> [Texto para leitura]
◇ ◇ ◇

CG: A política é judicializada e criminalizada, dizem que o governo prefere comprar a preços mais caros. Existem também mecanismos muito mais sutis, inclusive dentro dos órgãos de política pública, onde a visão de curto prazo da eficiência alocativa se sobrepõe à visão de longo prazo, da eficiência para o desenvolvimento. No fim, como regra, a empresa nacional é fechada e as empresas líderes mundiais voltam a dominar o mercado local. O preço volta a ser um preço de monopólio, muito maior.

CC: Até mesmo o FMI concorda hoje que é errada a polarização entre crescimento econômico e geração de emprego e o combate à pandemia.

◇ ◇ ◇

> [Registros do conjunto]
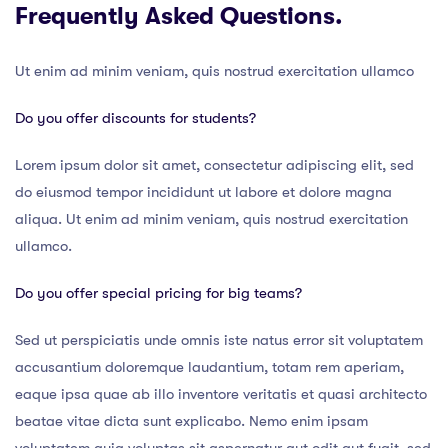
Frequently Asked Questions.
Ut enim ad minim veniam, quis nostrud exercitation ullamco
Do you offer discounts for students?
Lorem ipsum dolor sit amet, consectetur adipiscing elit, sed
do eiusmod tempor incididunt ut labore et dolore magna
aliqua. Ut enim ad minim veniam, quis nostrud exercitation
ullamco.
Do you offer special pricing for big teams?
Sed ut perspiciatis unde omnis iste natus error sit voluptatem
accusantium doloremque laudantium, totam rem aperiam,
eaque ipsa quae ab illo inventore veritatis et quasi architecto
beatae vitae dicta sunt explicabo. Nemo enim ipsam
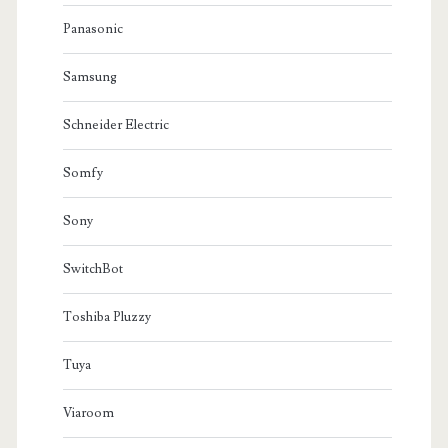
Panasonic
Samsung
Schneider Electric
Somfy
Sony
SwitchBot
Toshiba Pluzzy
Tuya
Viaroom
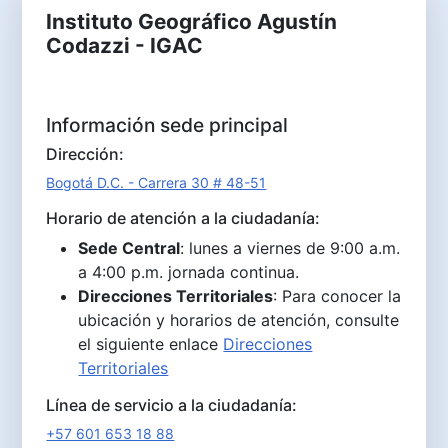
Instituto Geográfico Agustín
Codazzi - IGAC
Información sede principal
Dirección:
Bogotá D.C. - Carrera 30 # 48-51
Horario de atención a la ciudadanía:
Sede Central
: lunes a viernes de 9:00 a.m.
a 4:00 p.m. jornada continua.
Direcciones Territoriales
: Para conocer la
ubicación y horarios de atención, consulte
el siguiente enlace
Direcciones
Territoriales
Línea de servicio a la ciudadanía:
+57 601 653 18 88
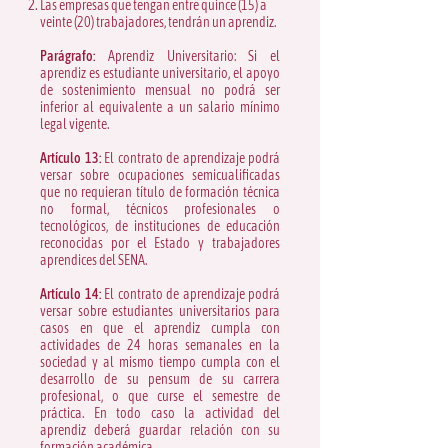
Las empresas que tengan entre quince (15) a
veinte (20) trabajadores, tendrán un aprendiz.
Parágrafo:
Aprendiz Universitario: Si el
aprendiz es estudiante universitario, el apoyo
de sostenimiento mensual no podrá ser
inferior al equivalente a un salario mínimo
legal vigente.
Artículo 13:
El contrato de aprendizaje podrá
versar sobre ocupaciones semicualificadas
que no requieran título de formación técnica
no formal, técnicos profesionales o
tecnológicos, de instituciones de educación
reconocidas por el Estado y trabajadores
aprendices del SENA.
Artículo 14:
El contrato de aprendizaje podrá
versar sobre estudiantes universitarios para
casos en que el aprendiz cumpla con
actividades de 24 horas semanales en la
sociedad y al mismo tiempo cumpla con el
desarrollo de su pensum de su carrera
profesional, o que curse el semestre de
práctica. En todo caso la actividad del
aprendiz deberá guardar relación con su
formación académica.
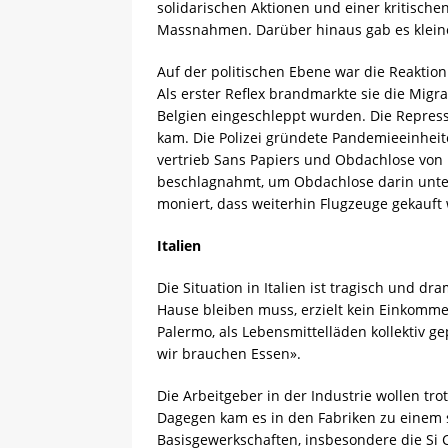
solidarischen Aktionen und einer kritisch
Massnahmen. Darüber hinaus gab es kleine
Auf der politischen Ebene war die Reaktion
Als erster Reflex brandmarkte sie die Migra
Belgien eingeschleppt wurden. Die Repres
kam. Die Polizei gründete Pandemieeinheit
vertrieb Sans Papiers und Obdachlose von 
beschlagnahmt, um Obdachlose darin unterzu
moniert, dass weiterhin Flugzeuge gekauft
Italien
Die Situation in Italien ist tragisch und dr
Hause bleiben muss, erzielt kein Einkomme
Palermo, als Lebensmittelläden kollektiv g
wir brauchen Essen».
Die Arbeitgeber in der Industrie wollen trot
Dagegen kam es in den Fabriken zu einem 
Basisgewerkschaften, insbesondere die Si C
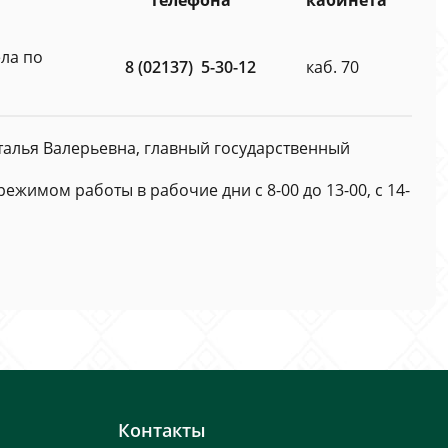
телефона
кабинета
ла по
8 (02137) 5-30-12
каб. 70
алья Валерьевна, главный государственный
режимом работы в рабочие дни с 8-00 до 13-00, с 14-
Контакты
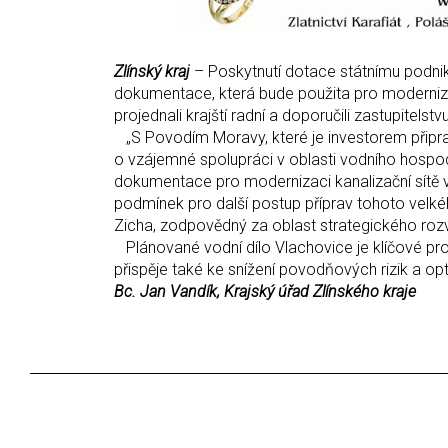
Zlínský kraj
– Poskytnutí dotace státnímu podni
dokumentace, která bude použita pro modernizac
projednali krajští radní a doporučili zastupitelstvu
„S Povodím Moravy, které je investorem přip
o vzájemné spolupráci v oblasti vodního hospo
dokumentace pro modernizaci kanalizační sítě v
podmínek pro další postup příprav tohoto velké
Zicha, zodpovědný za oblast strategického roz
Plánované vodní dílo Vlachovice je klíčové pr
přispěje také ke snížení povodňových rizik a op
Bc. Jan Vandík, Krajský úřad Zlínského kraje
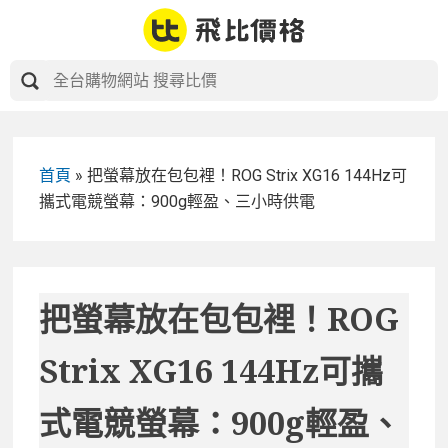
Skip
to
content
首頁
»
把螢幕放在包包裡！ROG Strix XG16 144Hz可
攜式電競螢幕：900g輕盈、三小時供電
把螢幕放在包包裡！ROG
Strix XG16 144Hz可攜
式電競螢幕：900g輕盈、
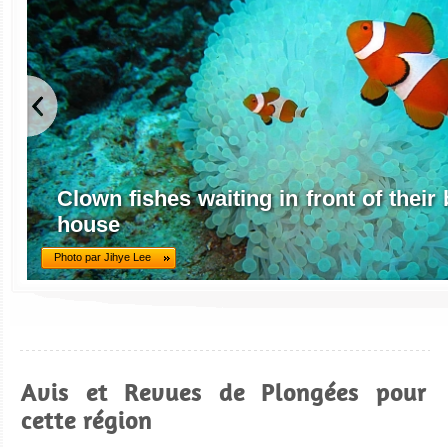
Clown fishes waiting in front of thei
house
Photo par Jihye Lee
Avis et Revues de Plongées pour
cette région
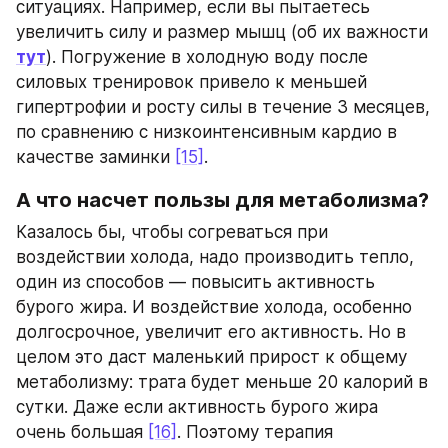
ситуациях. Например, если вы пытаетесь 
увеличить силу и размер мышц (об их важности 
тут
). Погружение в холодную воду после 
силовых тренировок привело к меньшей 
гипертрофии и росту силы в течение 3 месяцев, 
по сравнению с низкоинтенсивным кардио в 
качестве заминки 
[15]
.
А что насчет пользы для метаболизма?
Казалось бы, чтобы согреваться при 
воздействии холода, надо производить тепло, 
один из способов — повысить активность 
бурого жира. И воздействие холода, особенно 
долгосрочное, увеличит его активность. Но в 
целом это даст маленький прирост к общему 
метаболизму: трата будет меньше 20 калорий в 
сутки. Даже если активность бурого жира 
очень большая 
[16]
. Поэтому терапия 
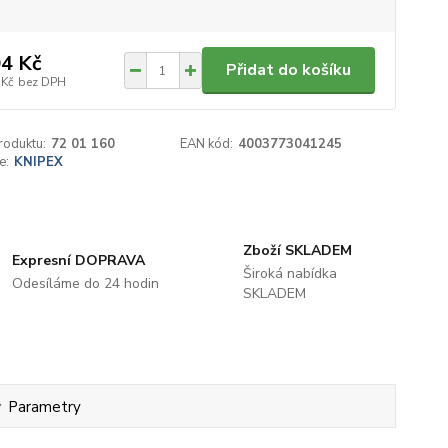
4 Kč
Přidat do košíku
 Kč
bez DPH
roduktu:
72 01 160
EAN kód:
4003773041245
e:
KNIPEX
Zboží SKLADEM
Expresní DOPRAVA
Široká nabídka
Odesíláme do 24 hodin
SKLADEM
Parametry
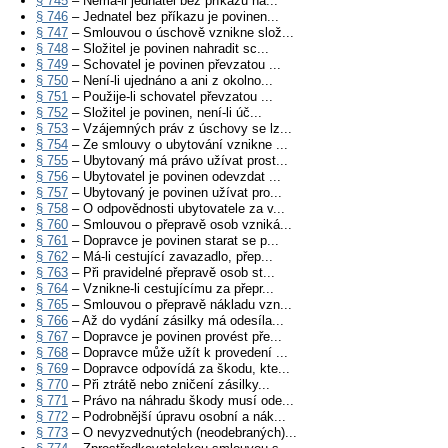
§ 745
– Nemá-li jednatel bez příkazu ná...
§ 746
– Jednatel bez příkazu je povinen...
§ 747
– Smlouvou o úschově vznikne slož...
§ 748
– Složitel je povinen nahradit sc...
§ 749
– Schovatel je povinen převzatou ...
§ 750
– Není-li ujednáno a ani z okolno...
§ 751
– Použije-li schovatel převzatou ...
§ 752
– Složitel je povinen, není-li úč...
§ 753
– Vzájemných práv z úschovy se lz...
§ 754
– Ze smlouvy o ubytování vznikne ...
§ 755
– Ubytovaný má právo užívat prost...
§ 756
– Ubytovatel je povinen odevzdat ...
§ 757
– Ubytovaný je povinen užívat pro...
§ 758
– O odpovědnosti ubytovatele za v...
§ 760
– Smlouvou o přepravě osob vzniká...
§ 761
– Dopravce je povinen starat se p...
§ 762
– Má-li cestující zavazadlo, přep...
§ 763
– Při pravidelné přepravě osob st...
§ 764
– Vznikne-li cestujícímu za přepr...
§ 765
– Smlouvou o přepravě nákladu vzn...
§ 766
– Až do vydání zásilky má odesíla...
§ 767
– Dopravce je povinen provést pře...
§ 768
– Dopravce může užít k provedení ...
§ 769
– Dopravce odpovídá za škodu, kte...
§ 770
– Při ztrátě nebo zničení zásilky...
§ 771
– Právo na náhradu škody musí ode...
§ 772
– Podrobnější úpravu osobní a nák...
§ 773
– O nevyzvednutých (neodebraných)...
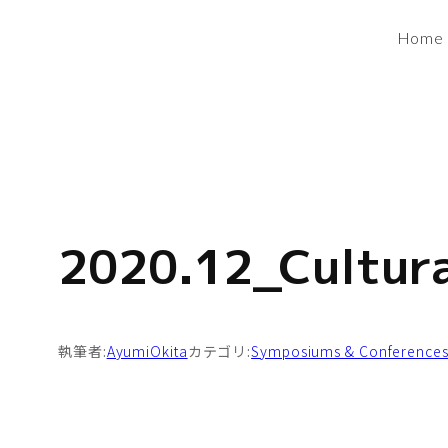
内
Home
容
を
ス
キ
ッ
プ
2020.12_Cultur
執筆者:
AyumiOkita
カテゴリ:
Symposiums & Conference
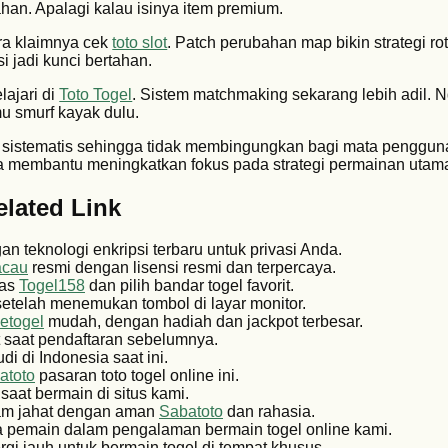
ahan. Apalagi kalau isinya item premium.
ra klaimnya cek
toto slot
. Patch perubahan map bikin strategi ro
i jadi kunci bertahan.
lajari di
Toto Togel
. Sistem matchmaking sekarang lebih adil. 
u smurf kayak dulu.
 sistematis sehingga tidak membingungkan bagi mata penggun
ja membantu meningkatkan fokus pada strategi permainan utam
elated Link
n teknologi enkripsi terbaru untuk privasi Anda.
acau
resmi dengan lisensi resmi dan terpercaya.
tas
Togel158
dan pilih bandar togel favorit.
etelah menemukan tombol di layar monitor.
etogel
mudah, dengan hadiah dan jackpot terbesar.
 saat pendaftaran sebelumnya.
di di Indonesia saat ini.
atoto
pasaran toto togel online ini.
saat bermain di situs kami.
gram jahat dengan aman
Sabatoto
dan rahasia.
pemain dalam pengalaman bermain togel online kami.
rgi jauh untuk bermain togel di tempat khusus.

◇ ◇ ◇

> [O que fazer]
[a] Por favor, transcreva do texto sobre política pública e empresas nacionais o trecho que abre com as palavras que contêm "CG: A política" e fecha com "combate à pandemia.".
[b] Escreva a continuação do texto sobre política pública e empresas nacionais a partir da última frase apresentada.

> [Respostas do exercício]
[a]
CG: A política é judicializada e criminalizada, dizem que o governo prefere comprar a preços mais caros. Existem também mecanismos muito mais sutis, inclusive dentro dos órgãos de política pública, onde a visão de curto prazo da eficiência alocativa se sobrepõe à visão de longo prazo, da eficiência para o desenvolvimento. No fim, como regra, a empresa nacional é fechada e as empresas líderes mundiais voltam a dominar o mercado local. O preço volta a ser um preço de monopólio, muito maior.

CC: Até mesmo o FMI concorda hoje que é errada a polarização entre crescimento econômico e geração de emprego e o combate à pandemia.

[b]
CG: Claro que se não combatermos a pandemia vamos entrar em uma catástrofe econômica e social, mas a aposta dos keynesianos envergonhados dessas organizações multilaterais é outra. Eles acreditam que, passada a pandemia, volte-se ao período anterior de ataques ao Estado, ao bem-estar, à dimensão coletiva do desenvolvimento evidente no campo da saúde e às políticas industriais dos países menos desenvolvidos. Por isso temos que aproveitar o momento e dizer que é muito bem vindo que agora haja um consenso de que é preciso ter gastos públicos, financiar o gasto social, fazer transferência de renda, sustentar a sociedade para que as pessoas fiquem em casa. Essa crise deixa também lições estruturantes para o modelo de desenvolvimento que se estava esboçando nesse país. Isso é muito importante para não ocorrer como em 2008, que teve uma crise pelo lado financeiro seguida de um discurso keynesiano que durou seis meses e depois foram retomados os pressupostos anteriores e a desigualdade tornou-se ainda maior.

CC: Quais as condições para uma articulação como o Complexo Econômico e Industrial da Saúde atingir sua plenitude?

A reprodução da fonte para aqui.